Coco wankte. Sie mußte sich am Türstück festhalten.
Ausgerechnet in diesem Moment meldete sich ihr Sohn, das Baby, dessen Vater der Dämonenkiller war. Coco war mit ihrem Kind auf übernatürliche Weise verbunden. Manchmal kam ein telepathischer Kontakt zustände, kurzfristig und ohne besonderen Anlaß.
Er schwächte Coco immer sehr.
Das Baby konnte noch nicht reden, aber Coco spürte, daß es Hunger hatte und trockengelegt werden mußte. Es schrie und war verwirrt. Da war eine Frau, die sich immer um ihn kümmerte, aber der Säugling wußte, daß sie nicht seine Mutter war.
Seine Mutter, das war die Frau, die ihn manchmal besuchte während der Zeitabläufe, die sich in Wachen und Schlafen, Heil- und Dunkelperioden teilten. Seine Mutter, das waren zärtliche, warme Gedanken in seinem kleinen Gehirn, das war Trost, Sicherheit und Geborgenheit.
Der Säugling greinte.
Coco dachte jetzt nur an ihr Kind. Stanislas Beaufort und die Gefahr waren vergessen.
„Keine Angst, mein Kleiner", flüsterte Coco dem Kind zu. „Gleich kommt deine Pflegemutter. Schrei nur tüchtig, damit sie dich hört und deine Lungen stark werden. Kleine Unpäßlichkeiten gehören zum Leben, mein Kind. Daran mußt du dich gewöhnen."
Sie dachte Gedanken des Trostes, und sie wünschte, bald wieder bei ihrem Kind zu sein. Sie hatte es an einem sicheren Ort unterbringen müssen.
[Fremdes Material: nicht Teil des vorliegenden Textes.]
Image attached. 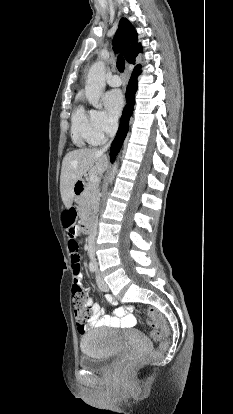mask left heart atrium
<instances>
[{
  "mask_svg": "<svg viewBox=\"0 0 233 414\" xmlns=\"http://www.w3.org/2000/svg\"><path fill=\"white\" fill-rule=\"evenodd\" d=\"M106 108L114 117H118L124 106V96L118 89L111 90L104 97Z\"/></svg>",
  "mask_w": 233,
  "mask_h": 414,
  "instance_id": "left-heart-atrium-1",
  "label": "left heart atrium"
}]
</instances>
Niemand durfte wissen, wo der Säugling war, nicht einmal Dorian Hunter. Sonst hätten die Schwarze Familie und andere, unabhängige Dämonen dem unschuldigen Kind vergolten, was seine Eltern, der Dämonenkiller und die abtrünnige Hexe Coco Zamis, ihnen zugefügt hatten. Oder sie hätten den Säugling entführt und als Druckmittel benutzt.
Coco spürte noch, wie eine Frau sich über die Wiege beugte und das Kind herausnahm. Dann brach der Gedankenkontakt ab. Das Kind wurde jetzt versorgt und dachte nicht mehr so intensiv und drängend an seine ferne Mutter.
Jäh kehrte Cocos Geist in ihre nähere Umgebung mit all ihren Gefahren und Geheimnissen zurück. Der schwarze Kater hatte sich aufgerichtet, machte einen Buckel und fauchte sie an.
Sein im Stuhl sitzender Herr aber rührte sich nicht.